I- Les sources employées
Au delà de la création collective et de la création d'auteur, se pose vite la question des sources employées. En effet, le chant s'inspire de bien des thèmes. Quand il "rime" sur un fait divers ou un événement dont il a directement connaissance, l'auteur trouve son inspiration en lui-même. Quand il obéit à une "commande" précise comme cela arrive, il utilise d'autres sources en général imprimées:
* les journaux,
* les livres de religion,
* les traductions d'hymnes ou de cantiques.
Il n'est pas possible d'objecter à ces faits l'analphabétisme ou la méconnaissance du Français, nécessité fait loi, et en cas de besoin, les compositeurs se faisaient lire / traduire le journal, et rimaient leur chanson dans leur tête en breton.


1-Les journaux.
Il y a une connivence ancienne entre journaux et FV. Cela tient tout simplement à leur origine commune. La FV peut en effet être considérée comme la survivance d'une forme archaïque de prototypes de journaux. On a déjà évoqué la question des canards du XVIe siècle, perdurant jusqu'à nos jours, au point qu'en argot français, le mot canard désigne toujours le journal, ainsi que l'opposition, également toujours d'actualité, entre la presse d'idées et la presse à sensation.


2-Utilisation de livres et de cantiques.
Il y a souvent une commande initiale, et celle-ci est souvent religieuse. Les autorités laïques n'interviennent que rarement dans le domaine des FV et se préoccupent peu de faire traduire des ouvrages, sauf quand il y a nécessité ou bénéfice immédiatement perceptible. Ainsi, ce sera au XVIIIe siècle l'Evêque de Saint Brieuc qui fera composer des chansons favorables à la culture des pommes de terre, ce qui lui vaudra le surnom bien mérité d' "Eskob ar Patatez", l'Evêque des patates.

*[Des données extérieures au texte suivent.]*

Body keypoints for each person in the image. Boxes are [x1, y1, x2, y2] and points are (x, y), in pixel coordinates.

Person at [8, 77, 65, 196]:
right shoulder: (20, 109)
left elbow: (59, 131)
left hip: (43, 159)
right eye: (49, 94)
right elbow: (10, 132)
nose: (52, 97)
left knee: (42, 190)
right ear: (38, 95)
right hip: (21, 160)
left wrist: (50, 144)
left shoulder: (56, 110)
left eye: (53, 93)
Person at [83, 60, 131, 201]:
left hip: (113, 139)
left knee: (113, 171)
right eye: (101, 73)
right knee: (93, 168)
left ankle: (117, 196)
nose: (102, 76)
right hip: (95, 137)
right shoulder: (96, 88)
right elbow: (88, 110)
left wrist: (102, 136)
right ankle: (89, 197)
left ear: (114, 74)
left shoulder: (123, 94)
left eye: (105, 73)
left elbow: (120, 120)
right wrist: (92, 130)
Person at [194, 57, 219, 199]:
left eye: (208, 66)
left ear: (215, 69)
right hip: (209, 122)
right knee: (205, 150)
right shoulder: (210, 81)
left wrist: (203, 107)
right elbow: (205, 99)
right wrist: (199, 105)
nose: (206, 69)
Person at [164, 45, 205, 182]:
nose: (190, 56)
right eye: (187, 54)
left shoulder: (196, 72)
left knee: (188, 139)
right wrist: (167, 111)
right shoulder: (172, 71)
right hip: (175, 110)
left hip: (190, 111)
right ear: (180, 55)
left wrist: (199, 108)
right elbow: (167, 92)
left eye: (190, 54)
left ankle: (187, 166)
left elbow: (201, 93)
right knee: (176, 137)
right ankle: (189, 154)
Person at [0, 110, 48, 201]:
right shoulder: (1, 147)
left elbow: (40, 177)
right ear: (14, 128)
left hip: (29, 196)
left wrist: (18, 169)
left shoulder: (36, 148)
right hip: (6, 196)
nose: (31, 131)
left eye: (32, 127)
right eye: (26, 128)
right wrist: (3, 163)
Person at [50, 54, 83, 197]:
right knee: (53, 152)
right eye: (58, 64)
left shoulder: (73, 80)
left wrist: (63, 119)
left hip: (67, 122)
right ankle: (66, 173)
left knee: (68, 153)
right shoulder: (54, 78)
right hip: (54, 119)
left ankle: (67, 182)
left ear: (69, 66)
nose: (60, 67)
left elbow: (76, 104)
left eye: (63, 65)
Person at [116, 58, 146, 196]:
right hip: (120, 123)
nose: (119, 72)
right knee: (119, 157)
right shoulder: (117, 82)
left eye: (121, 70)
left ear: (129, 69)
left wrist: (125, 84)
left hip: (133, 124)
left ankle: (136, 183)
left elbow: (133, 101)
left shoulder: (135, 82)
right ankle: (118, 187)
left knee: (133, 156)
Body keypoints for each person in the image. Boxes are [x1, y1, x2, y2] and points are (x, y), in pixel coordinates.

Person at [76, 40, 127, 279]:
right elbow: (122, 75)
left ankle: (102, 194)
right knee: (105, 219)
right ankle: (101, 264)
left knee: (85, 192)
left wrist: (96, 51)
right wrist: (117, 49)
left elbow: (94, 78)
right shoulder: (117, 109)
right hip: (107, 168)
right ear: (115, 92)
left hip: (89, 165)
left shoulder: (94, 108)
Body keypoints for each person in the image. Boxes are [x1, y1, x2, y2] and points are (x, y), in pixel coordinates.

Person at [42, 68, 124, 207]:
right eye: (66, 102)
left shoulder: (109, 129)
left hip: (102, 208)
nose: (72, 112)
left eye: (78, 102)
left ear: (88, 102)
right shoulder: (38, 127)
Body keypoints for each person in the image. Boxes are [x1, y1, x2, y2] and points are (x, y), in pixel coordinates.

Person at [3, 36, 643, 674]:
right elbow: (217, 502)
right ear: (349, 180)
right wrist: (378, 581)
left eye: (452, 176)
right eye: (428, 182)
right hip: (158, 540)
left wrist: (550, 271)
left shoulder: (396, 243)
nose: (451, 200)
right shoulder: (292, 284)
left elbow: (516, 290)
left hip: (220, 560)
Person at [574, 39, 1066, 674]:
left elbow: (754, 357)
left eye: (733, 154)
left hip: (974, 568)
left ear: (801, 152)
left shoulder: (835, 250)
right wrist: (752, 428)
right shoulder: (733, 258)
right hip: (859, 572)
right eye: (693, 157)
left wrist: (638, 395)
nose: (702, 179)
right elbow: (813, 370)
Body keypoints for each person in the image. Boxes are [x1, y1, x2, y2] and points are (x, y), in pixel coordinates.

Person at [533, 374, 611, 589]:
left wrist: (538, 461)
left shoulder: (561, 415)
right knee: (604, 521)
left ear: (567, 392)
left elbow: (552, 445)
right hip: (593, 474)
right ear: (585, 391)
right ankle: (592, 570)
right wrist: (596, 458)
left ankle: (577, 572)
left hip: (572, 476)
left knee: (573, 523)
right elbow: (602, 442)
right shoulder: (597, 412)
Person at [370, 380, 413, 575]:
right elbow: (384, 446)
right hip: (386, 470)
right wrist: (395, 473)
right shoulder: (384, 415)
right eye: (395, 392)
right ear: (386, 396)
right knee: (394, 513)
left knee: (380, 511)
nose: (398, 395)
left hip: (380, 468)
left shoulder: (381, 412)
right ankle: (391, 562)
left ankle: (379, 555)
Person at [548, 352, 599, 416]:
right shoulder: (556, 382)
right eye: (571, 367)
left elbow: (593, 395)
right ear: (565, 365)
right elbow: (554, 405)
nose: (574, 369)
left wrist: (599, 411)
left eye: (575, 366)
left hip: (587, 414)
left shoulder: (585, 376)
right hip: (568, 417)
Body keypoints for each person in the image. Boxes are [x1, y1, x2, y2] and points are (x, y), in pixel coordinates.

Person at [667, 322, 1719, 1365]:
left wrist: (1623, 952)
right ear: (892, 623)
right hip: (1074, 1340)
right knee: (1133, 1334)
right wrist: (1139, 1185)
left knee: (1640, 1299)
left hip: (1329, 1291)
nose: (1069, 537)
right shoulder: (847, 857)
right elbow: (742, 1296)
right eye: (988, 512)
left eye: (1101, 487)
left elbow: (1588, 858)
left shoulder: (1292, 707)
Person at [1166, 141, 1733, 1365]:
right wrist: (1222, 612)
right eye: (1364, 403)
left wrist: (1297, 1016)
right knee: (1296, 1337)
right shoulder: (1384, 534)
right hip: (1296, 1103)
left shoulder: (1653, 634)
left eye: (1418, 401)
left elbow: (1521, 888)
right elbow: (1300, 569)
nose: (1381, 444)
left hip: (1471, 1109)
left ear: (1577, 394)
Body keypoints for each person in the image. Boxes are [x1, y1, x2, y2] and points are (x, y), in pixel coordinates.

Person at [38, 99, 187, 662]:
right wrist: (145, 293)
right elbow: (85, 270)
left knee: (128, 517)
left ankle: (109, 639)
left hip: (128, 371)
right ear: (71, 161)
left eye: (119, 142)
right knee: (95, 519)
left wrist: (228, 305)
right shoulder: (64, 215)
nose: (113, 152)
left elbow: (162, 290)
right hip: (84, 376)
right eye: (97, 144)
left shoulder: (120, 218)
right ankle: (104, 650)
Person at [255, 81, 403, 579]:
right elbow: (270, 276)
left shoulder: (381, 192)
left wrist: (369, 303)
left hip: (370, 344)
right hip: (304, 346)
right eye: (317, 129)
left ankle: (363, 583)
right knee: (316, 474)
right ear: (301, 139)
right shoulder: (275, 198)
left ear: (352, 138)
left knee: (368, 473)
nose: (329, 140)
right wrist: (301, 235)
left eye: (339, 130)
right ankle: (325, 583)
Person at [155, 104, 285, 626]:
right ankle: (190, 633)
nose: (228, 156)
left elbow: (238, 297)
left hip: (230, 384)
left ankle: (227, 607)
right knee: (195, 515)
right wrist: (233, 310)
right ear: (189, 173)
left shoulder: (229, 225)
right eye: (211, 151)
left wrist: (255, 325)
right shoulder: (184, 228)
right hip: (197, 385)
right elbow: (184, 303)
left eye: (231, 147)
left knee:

La surveillance du clergé local était serrée également, les autorités utilisant les FV comme moyens de lutte contre l'obscurantisme.


Voici un exemple du cosmopolitisme des sources: le cantique de Sainte Philomène, édité à Morlaix en Breton vers 1850, dont le dernier couplet dit, une fois traduit:

Cette ballade est tirée d'un petit livre
Imprimé à Paris dans le livre de Lauzan
Approuvé par les docteurs de l'Italie
Signé par l'Evêque de Lauzan, appelé Pierre Tobie.

3-Traduction d'hymnes, etc.


Beaucoup d'hymnes ont été traduits, de la Marseillaise à l'Internationale, en passant par les importations comme l'hymne gallois devenu avec de nouvelles paroles l'hymne breton, "Bro Goz ma zadoù". A l'opposé sur l'échiquier politique, on ne trouve guère que quelques chansons royalistes basées sur Jeanne d'Arc, ou Henri IV.